L’Udps est le parti politique Congolais qui s’est le plus longtemps inscrit dans la durée. Après le Mouvement populaire de la révolution (MPR) de feu le maréchal Mobutu; lequel a éclaté en de milliers de constellations autour de la terre.
Il est troublant que le parti de Tshisekedi n’ait, à ce jour, jamais proposé un programme politique. Ne serait-ce que pour des fins électoralistes. Hormis les lieux communs que tous ânonnent en chœur : développement, progrès social…
Mais comment?
Etienne Tshisekedi ne semble guère préoccupé par cette question. Il est, lui, un opposant. Et il s’oppose. Il réagit. Il n’a cessé de le faire depuis plus de deux décennies.

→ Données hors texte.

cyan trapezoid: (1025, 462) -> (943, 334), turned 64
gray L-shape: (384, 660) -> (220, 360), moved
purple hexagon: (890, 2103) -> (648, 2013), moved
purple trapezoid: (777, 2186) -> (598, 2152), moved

Il appartient à ceux qui sont au pouvoir de proposer! Un argument-massue que ses partisans portent à bout de bras. Faute de mieux. Pour le pire : l’improvisation tous azimut aux conséquences quelquefois tragiques pour une population durement éprouvée par les sautes d’humeur et les volte-face de celui qui fut l’enfant terrible de l’ère mobutiste. De cette période Tshisekedi a gardé la culture dont il est fortement imprégnée. Aussi, à l’instar du parti-état de Mobutu, l’Udps se présente aujourd’hui comme le parti-état…de l’opposition! L’Udps n’a jamais organisé un congrès en plus de vingt ans d’existence. Un mécanisme susceptible de mettre à mal la légitimité du "chef charismatique". Et de l’intérieur, officiellement du moins, nul ne semble interroger cette énième incongruité. L’homme incarne donc, personnifie à lui seul l’organisation.
Il est l’Udps! Contre vents et marées, contre ses co-fondateurs (Ngalula et Kibasa-Maliba).
L’Udps demeure encore le plus grand parti de la Rdc. Et mérite une direction plus éclairée. Etienne Tshisekedi, son chef, fut un grand leader politique. Dans une autre vie. Il n’a jamais su s’adapter aux diverses ruptures des contextes politiques qu’a connues le pays depuis la chute de Mobutu. Une instabilité presque chronique, alliée à des capacités intellectuelles pour le moins douteuses suffisent pour que l’homme soit une nuisance pour son parti. Et un danger pour son pays.
Il est impossible que personne, au sein de l’Udps, ne s’en soit jamais rendu compte.